My stomach had that familiar pre-game flutter. Coach Rusk stood at the bench, clipboard in hand. He caught my eye and jerked his chin toward the ice.
I was halfway through my second lap when the locker room door banged open hard enough to rattle the hinges. Pickle exploded onto the rink.
One shin guard was on backward. His jersey was inside-out. He'd forgotten his helmet entirely, and he was skating in slides instead of skates, arms windmilling as he hit the ice and immediately started sliding toward the boards in a slow-motion disaster.
"SORRY, COACH!" His voice cracked with panic and adrenaline in equal measure. "My alarm clock's a liar, and my phone died, and I couldn't find my other skate, and—"
A whistle blast cut him off.
"Piatkowski," Coach said, his voice flat. "You planning to skate in those, or should I grab you some stilts?"
Pickle looked down at his slides like he'd just noticed them. "Oh. Shit. I—hold on—"
He turned and shuffle-ran back toward the locker room, nearly wiping out on the rubber matting.
Jake appeared beside me, already laughing. "And so it begins."
Evan glided up on my other side, shaking his head. "Just a babe. Still can't dress himself."
"Kid's got heart," I said, grinning despite myself.
"Kid's got chaos," Evan corrected. "Heart implies organization."
Pickle returned five minutes later—this time in actual skates, jersey right-side-out, and shin guards facing the correct direction. His helmet sat crooked on his head, but at least it was there.
I skated over before he could get himself into more trouble. "You planning to survive the season like that?"

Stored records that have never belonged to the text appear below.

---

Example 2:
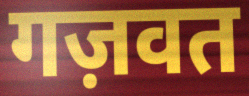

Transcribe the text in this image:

गज़वत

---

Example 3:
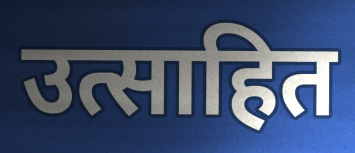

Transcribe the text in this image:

उत्साहित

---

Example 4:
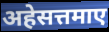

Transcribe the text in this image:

अहेसत्तमाए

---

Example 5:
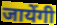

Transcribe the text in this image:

जायेंगी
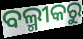
ବଲ୍ମୀକରୁ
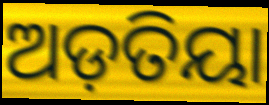
ଅଡ଼ତିୟା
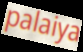
palaiya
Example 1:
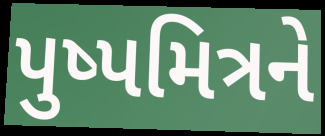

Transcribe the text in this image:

પુષ્પમિત્રને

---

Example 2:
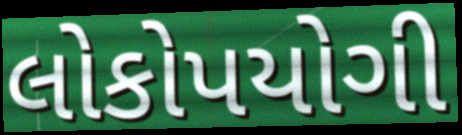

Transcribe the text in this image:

લોકોપયોગી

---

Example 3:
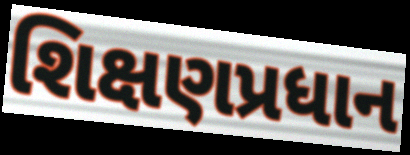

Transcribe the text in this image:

શિક્ષણપ્રધાન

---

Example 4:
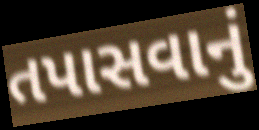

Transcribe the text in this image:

તપાસવાનું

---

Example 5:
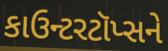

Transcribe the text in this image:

કાઉન્ટરટૉપ્સને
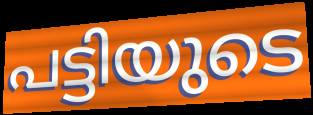
പട്ടിയുടെ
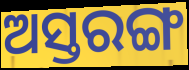
ଅସ୍ତରଙ୍ଗ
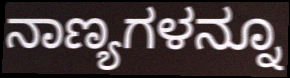
ನಾಣ್ಯಗಳನ್ನೂ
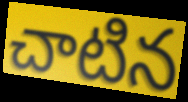
చాటిన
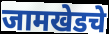
जामखेडचे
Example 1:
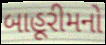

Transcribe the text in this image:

બાહૂરીમનો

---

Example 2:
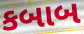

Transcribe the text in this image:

કબાબ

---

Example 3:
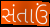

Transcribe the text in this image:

સંતાઉં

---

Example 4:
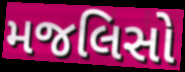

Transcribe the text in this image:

મજલિસો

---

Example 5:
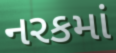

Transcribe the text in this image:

નરકમાં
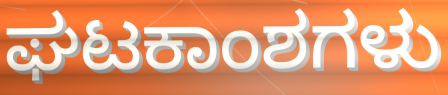
ಘಟಕಾಂಶಗಳು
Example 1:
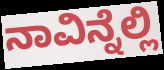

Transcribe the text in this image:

ನಾವಿನ್ನೆಲ್ಲಿ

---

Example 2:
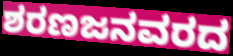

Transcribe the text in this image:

ಶರಣಜನವರದ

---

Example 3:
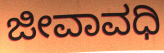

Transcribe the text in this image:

ಜೀವಾವಧಿ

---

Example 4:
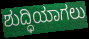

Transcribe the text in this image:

ಶುದ್ಧಿಯಾಗಲು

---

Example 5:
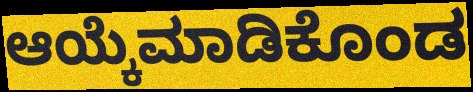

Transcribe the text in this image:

ಆಯ್ಕೆಮಾಡಿಕೊಂಡ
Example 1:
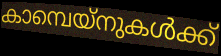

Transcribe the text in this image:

കാമ്പെയ്നുകൾക്ക്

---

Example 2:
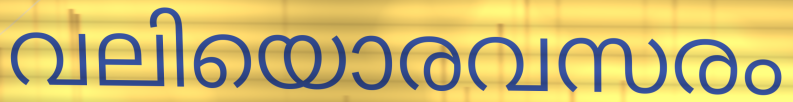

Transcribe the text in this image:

വലിയൊരവസരം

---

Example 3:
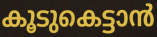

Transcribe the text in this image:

കൂടുകെട്ടാൻ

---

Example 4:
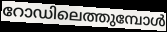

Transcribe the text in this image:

റോഡിലെത്തുമ്പോൾ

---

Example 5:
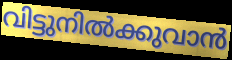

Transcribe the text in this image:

വിട്ടുനിൽക്കുവാൻ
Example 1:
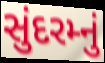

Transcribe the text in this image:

સુંદરમ્નું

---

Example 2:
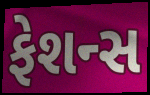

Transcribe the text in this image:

ફેશન્સ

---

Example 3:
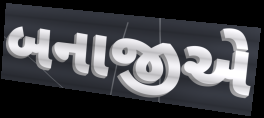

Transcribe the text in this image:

બનાજીએ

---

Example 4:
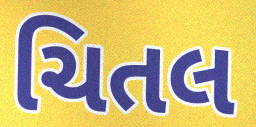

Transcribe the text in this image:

ચિતલ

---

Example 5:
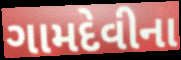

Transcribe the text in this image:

ગામદેવીના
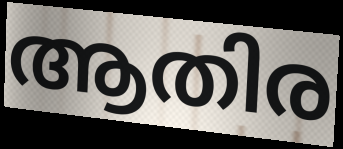
ആതിര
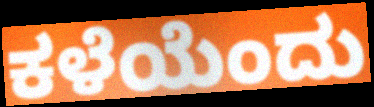
ಕಳೆಯೆಂದು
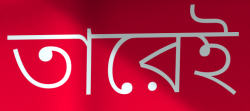
তারেই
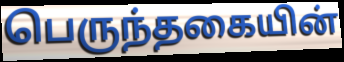
பெருந்தகையின்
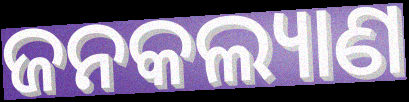
ଜନକଲ୍ୟାଣ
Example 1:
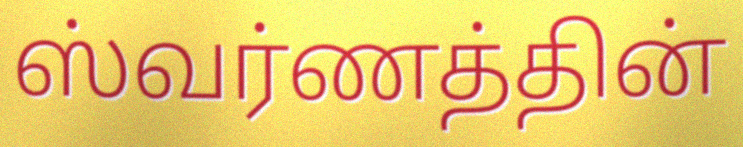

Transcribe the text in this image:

ஸ்வர்ணத்தின்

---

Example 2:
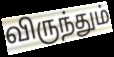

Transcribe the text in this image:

He looked up at me, eyes bright despite the obvious panic still clinging to him. "Survival's for boring people."
"Good thing I like chaos."
"See?" He gestured at me, then at Jake and Evan. "Hog gets it. Hog understands my creative process."

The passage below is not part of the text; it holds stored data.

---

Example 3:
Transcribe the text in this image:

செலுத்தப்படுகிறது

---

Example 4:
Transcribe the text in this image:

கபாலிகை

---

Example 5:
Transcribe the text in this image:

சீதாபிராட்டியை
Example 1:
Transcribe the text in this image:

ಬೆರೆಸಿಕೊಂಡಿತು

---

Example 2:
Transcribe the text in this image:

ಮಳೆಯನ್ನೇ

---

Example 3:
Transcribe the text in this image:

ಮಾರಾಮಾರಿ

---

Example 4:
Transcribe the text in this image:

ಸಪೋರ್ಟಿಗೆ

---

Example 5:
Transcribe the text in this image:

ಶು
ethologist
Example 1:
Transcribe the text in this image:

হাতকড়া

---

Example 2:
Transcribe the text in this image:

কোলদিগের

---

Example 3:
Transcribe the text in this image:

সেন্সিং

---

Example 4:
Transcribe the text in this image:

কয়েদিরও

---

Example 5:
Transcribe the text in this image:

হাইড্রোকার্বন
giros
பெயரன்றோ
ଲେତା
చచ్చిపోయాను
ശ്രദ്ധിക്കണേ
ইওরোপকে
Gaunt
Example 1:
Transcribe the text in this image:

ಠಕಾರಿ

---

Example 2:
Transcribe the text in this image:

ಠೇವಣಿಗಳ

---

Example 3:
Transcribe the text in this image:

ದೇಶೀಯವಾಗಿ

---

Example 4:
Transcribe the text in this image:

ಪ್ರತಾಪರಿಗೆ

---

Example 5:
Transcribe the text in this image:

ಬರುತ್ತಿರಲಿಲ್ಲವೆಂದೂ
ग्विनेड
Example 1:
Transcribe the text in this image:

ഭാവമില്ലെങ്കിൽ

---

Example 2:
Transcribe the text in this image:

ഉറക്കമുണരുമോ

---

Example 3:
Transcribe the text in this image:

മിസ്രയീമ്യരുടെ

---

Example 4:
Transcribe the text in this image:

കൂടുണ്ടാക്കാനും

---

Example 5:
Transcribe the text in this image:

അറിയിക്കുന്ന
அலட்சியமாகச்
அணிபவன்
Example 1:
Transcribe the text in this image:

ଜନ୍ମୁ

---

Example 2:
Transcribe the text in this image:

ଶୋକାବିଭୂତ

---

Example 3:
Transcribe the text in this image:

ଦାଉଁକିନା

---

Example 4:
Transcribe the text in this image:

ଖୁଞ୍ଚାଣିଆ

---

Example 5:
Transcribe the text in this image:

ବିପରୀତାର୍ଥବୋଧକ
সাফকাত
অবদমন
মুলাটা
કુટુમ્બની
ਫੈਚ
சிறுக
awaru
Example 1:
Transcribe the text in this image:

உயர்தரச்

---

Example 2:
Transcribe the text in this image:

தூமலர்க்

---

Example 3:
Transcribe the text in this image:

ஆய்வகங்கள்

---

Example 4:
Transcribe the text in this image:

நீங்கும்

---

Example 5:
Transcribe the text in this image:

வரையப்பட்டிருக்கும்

"Your creative process looks like a tornado had a baby with a yard sale," Jake called from center ice.
"THAT'S STILL A PROCESS!"
I grabbed Pickle's shoulder and steered him toward the bench. "Sit. Let me fix whatever's happening with your gear before Coach has an aneurysm."
He sat, and I crouched down to check his skate laces. Too loose. I tightened them, double-knotted, then moved to his shin guards. The left one was fine. The right one was—
"How did you get this on upside-down?"
"Talent."
I fixed it, secured the tape, and stood. "Better. Now try not to fall on your face in the first drill."
"No promises." He flashed that gap-toothed grin that made it impossible to stay annoyed at him. "Thanks, Hog. You're like—" He paused, searching for words. "You're like the team's dad, but cooler. Team's uncle? Team's—"
"Stop talking and start skating."
We ran through warm-ups—nothing fancy. My shoulder held up fine through stick-handling drills. The tape job was solid, and the range of motion was better than it had been in May.
Pickle, predictably, was a beautiful disaster.
He missed three passes in a row, got tangled in his own stick during a simple pivot, and at one point just... fell.
Jake skated over and poked him with his stick. "You alive down there?"